**Provided passage:**
┄┄┄┄┄┄┄┄┄┄┄┄┄┄┄┄┄┄┄┄
This document is intended to provide IIUSA members with guidance regarding anti-money laundering (AML), including Customer Identification (CI), best practices. U.S. federal regulators generally define money laundering as transactions intended to do any of the following:

  • Disguise the true source of the transactions’ funds;
  • Disguise the ultimate disposition of the transactions’ funds;
  • Eliminate any audit trail and make it appear as though the funds came through legitimate sources; and
  • Evade income taxes.

Money laundering is generally understood to be the process by which individuals or entities attempt to conceal the true origin and ownership of the proceeds of internationally recognized criminal activity (such as organized crime, drug trafficking, or terrorism) involving the use of a financial system to disguise the origin of assets, for example, by creating complex layers of financial transactions and by the integration of the laundered proceeds into the economy as clean money.

In drafting this document, the IIUSA Best Practices Committee (Committee) focused on provisions that the Committee believes are likely to be generally – but not universally – applicable to IIUSA members. The Committee recognizes that not all IIUSA members play a role in EB-5 transactions that involves, for example, evaluating customer data and/or handling funds. Accordingly, each of these provisions is labeled as a “Consideration”. The Committee encourages each IIUSA member to carefully evaluate the applicability of each Consideration to its business with the assistance of qualified counsel, if necessary.

THE BANK SECRECY ACT AND THE PATRIOT ACT

For IIUSA members new to the EB-5 space, the relevance of the Bank Secrecy Act (BSA) http://www.fincen.gov/statutes_regs/bsa/ – which is a comprehensive Federal AML law that Page 2 of 10 historically required “financial institutions” to comply with AML regulations – is often not immediately obvious.
┄┄┄┄┄┄┄┄┄┄┄┄┄┄┄┄┄┄┄┄
**Dataset section:**

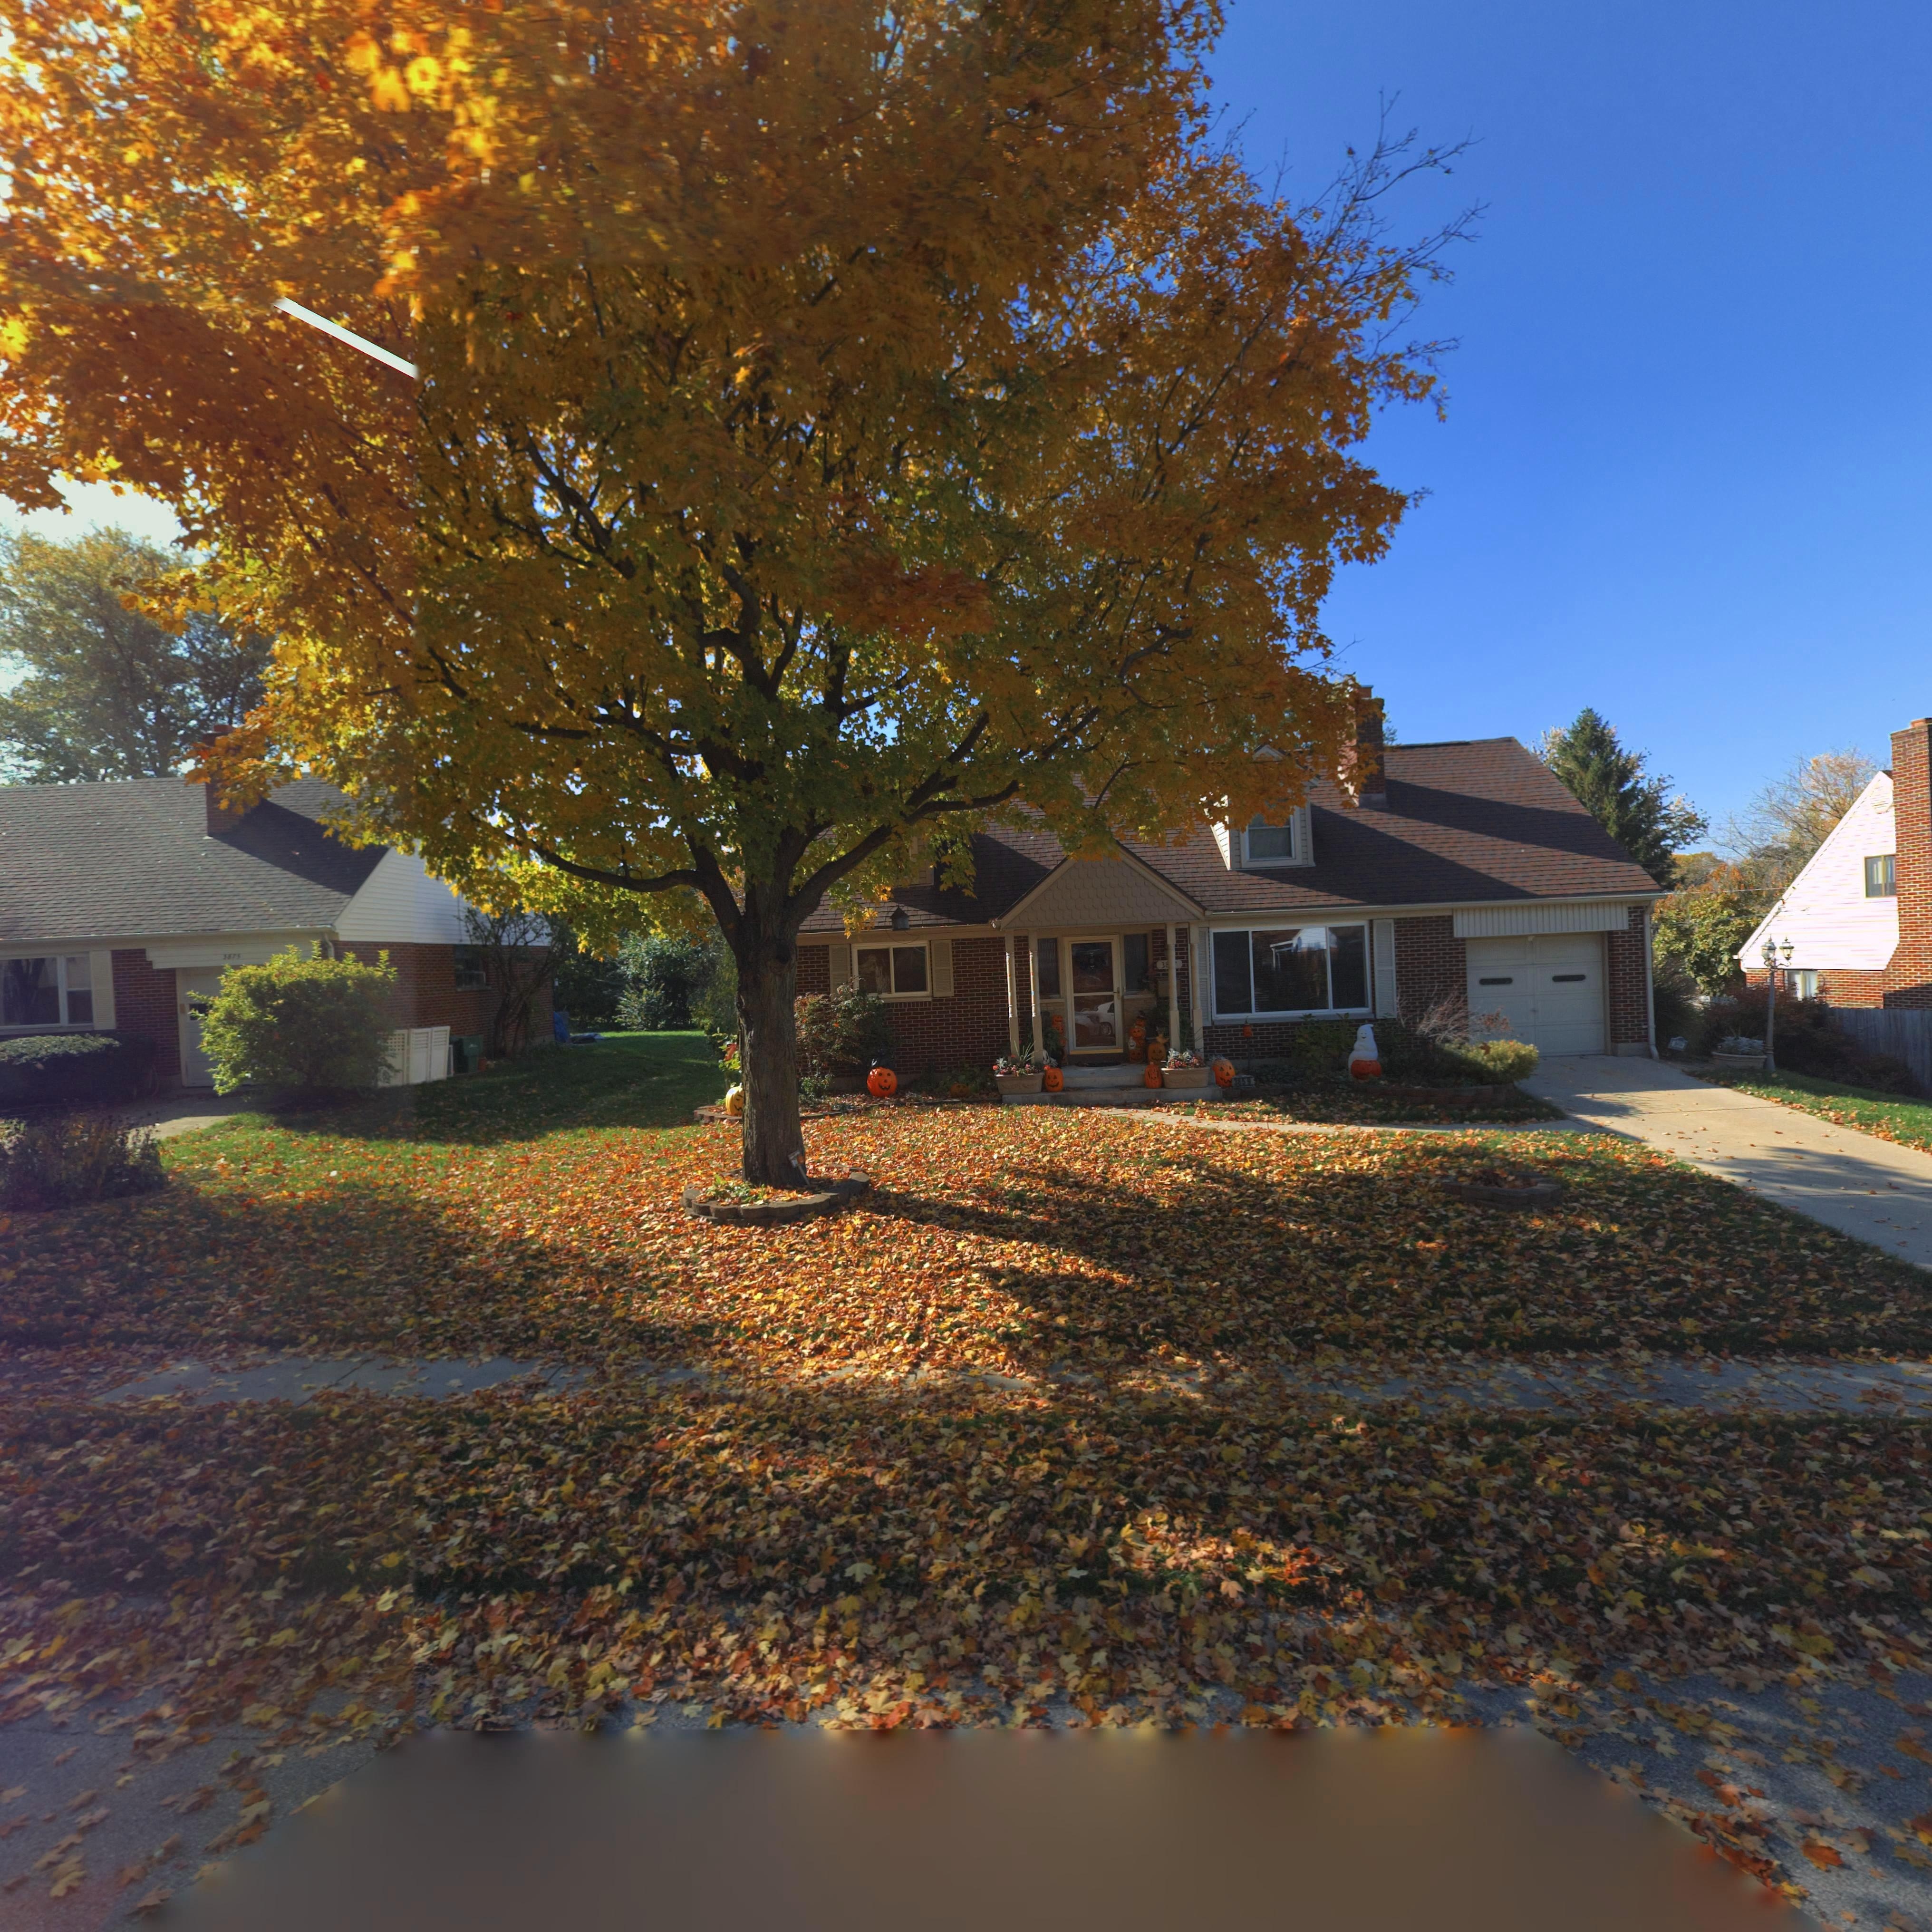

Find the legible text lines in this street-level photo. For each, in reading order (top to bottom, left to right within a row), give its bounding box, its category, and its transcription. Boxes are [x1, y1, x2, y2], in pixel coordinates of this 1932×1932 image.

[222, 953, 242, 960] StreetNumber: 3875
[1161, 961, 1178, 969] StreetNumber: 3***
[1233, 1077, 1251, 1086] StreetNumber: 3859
┄┄┄┄┄┄┄┄┄┄┄┄┄┄┄┄┄┄┄┄
**Task:** Rewrite the anti-money laundering guidance from "For IIUSA members" to "not immediately obvious.", changing "comprehensive" to "broad".

**Task answer:**
For IIUSA members new to the EB-5 space, the relevance of the Bank Secrecy Act (BSA) http://www.fincen.gov/statutes_regs/bsa/ – which is a broad Federal AML law that Page 2 of 10 historically required “financial institutions” to comply with AML regulations – is often not immediately obvious.